» **ARTICLE**
------------------------

L`acte interdit en public en Inde: "pour les hommes, le corps ne sert qu'au sexe"

Difficile de réaliser, quand on écoute les sympathiques gazouillis d'Avyaan, aggripé à son doudou éléphant, que ce beau bébé de neuf mois est à la pointe du combat pour faire accepter l'allaitement en public dans la très prude Inde.

Dans la plupart des pays, donner le sein en public ne va pas de soi. Faire évoluer les mentalités est d'ailleurs une des missions de la Semaine mondiale de l'allaitement maternel, une manifestation soutenue par l'Unicef et l'Organisation mondiale de la santé (OMS) qui a débuté le 1er août. Mais dans la très conservatrice société indienne, l'allaitement en public est un tabou. En Inde, où les femmes doivent faire particulièrement attention à la décence de leur tenue, exhiber un sein relève de l'impensable, un interdit de nature à entraîner des réactions violentes, voire des avances sexuelles non désirées. Une réalité que cherchent à faire évoluer au nom du petit Avyaan ses parents, Neha et Animesh Rastogi, au travers d'une pétition actuellement examinée par la Haute cour de Delhi. "J'étais sur un vol pour Bangalore et mes voisins étaient tous des hommes", raconte à l'AFP Neha Rastogi, 30 ans, dans sa maison de Noida, une ville satellite de Delhi. "Mon garçon était exclusivement allaité et il était difficile pour moi de lui donner à manger."

------------------------

» **EXTRAIT DE DONNÉES**

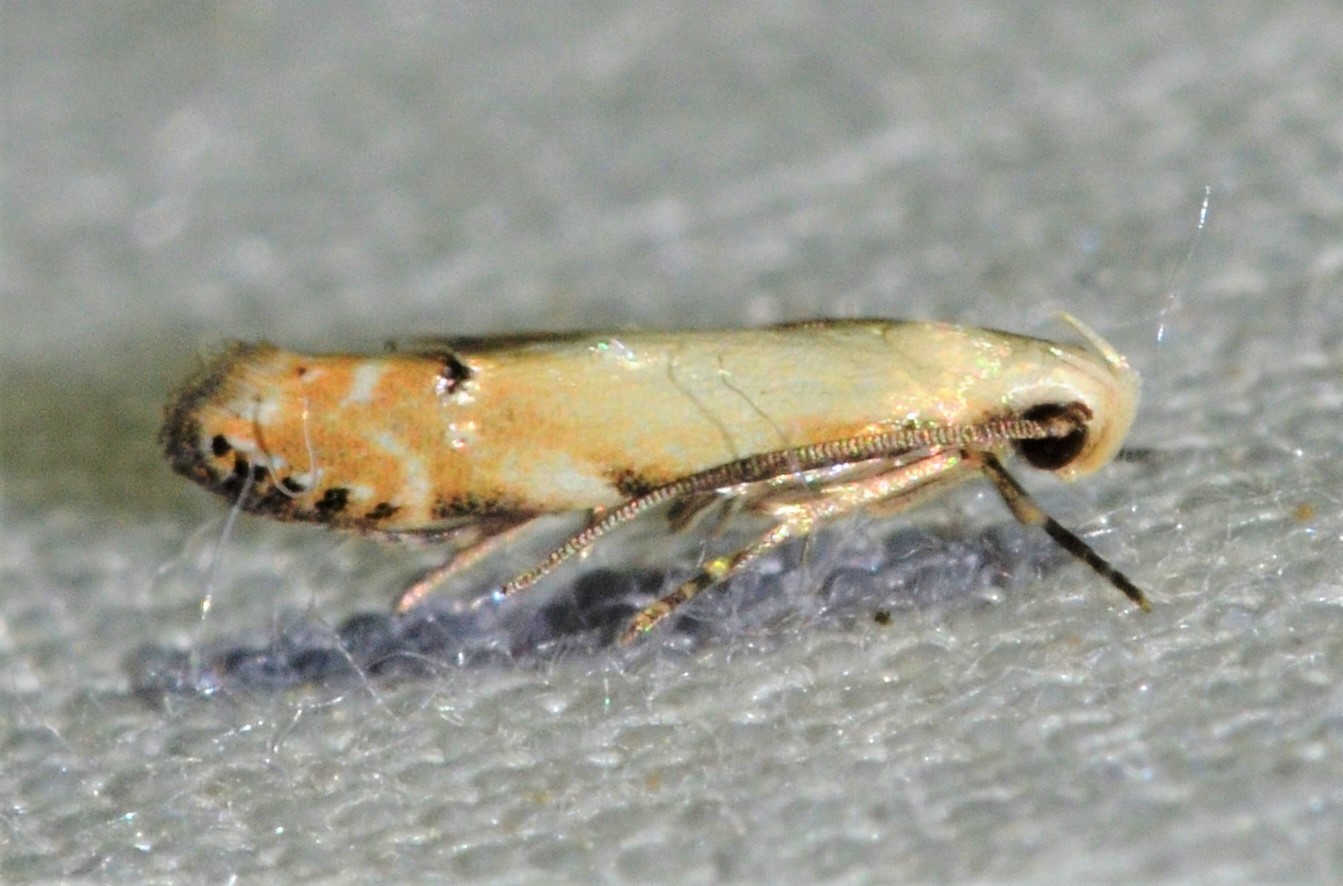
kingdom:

------------------------

» **CONSIGNES**
A – Pour chacune des affirmations suivantes, dites si l'article sur l'allaitement en public en Inde la confirme, en répondant par oui ou par non et en citant les mots du texte qui tranchent. (i) La Semaine mondiale de l'allaitement maternel a commencé le 1er août. (ii) La pétition des parents d'Avyaan est examinée par la Cour suprême de l'Inde. (iii) Neha Rastogi habite à Bangalore.
B – Prolongez l'article sur l'allaitement en public en Inde à partir de sa dernière phrase.

» **RÉPONSES RÉDIGÉES**
A –
(i) Oui : « qui a débuté le 1er août ».
(ii) Non : « actuellement examinée par la Haute cour de Delhi ».
(iii) Non : « dans sa maison de Noida, une ville satellite de Delhi ».

B –
"Torrent d'insultes"

"Alors nous demandons au gouvernement de prévoir des espaces réservés sur les vols et dans tous les endroits publics parce que nous ne pouvons allaiter en public, tout simplement parce que le sein n'est perçu que comme un organe sexuel". L'affaire semble bien embarquée, puisque la Haute cour a demandé aux autorités municipales de répondre à cette pétition lors de la prochaine audience, fixée au 28 août. Créer des espaces dédiés est une chose. Faire accepter l'idée que les mères puissent allaiter où et quand bon leur semble en est une autre. C'était aussi pour faire évoluer les mentalités que Gilu Joseph, une actrice de l'Etat de Kerala (sud) s'est faite photographier avec un bébé -qui n'était d'ailleurs pas le sien- au sein, un cliché qui a été monté en une d'un magazine cette année. La série de photos était titrée: "Les mamans disent au Kerala: Ne regardez pas fixement, nous devons allaiter". Elle a valu à l'actrice et au magazine des poursuites judiciaires pour nudité, obscénité et atteinte à l'ordre moral. La justice a beau avoir classé les plaintes, Gilu Joseph, 28 ans, a été la cible d'un torrent d'insultes. "Je me fiche de ce que les autres disent. La série de photos s'inscrivait dans une campagne pour promouvoir l'allaitement en public", explique-t-elle à l'AFP.

"Meilleur départ dans la vie"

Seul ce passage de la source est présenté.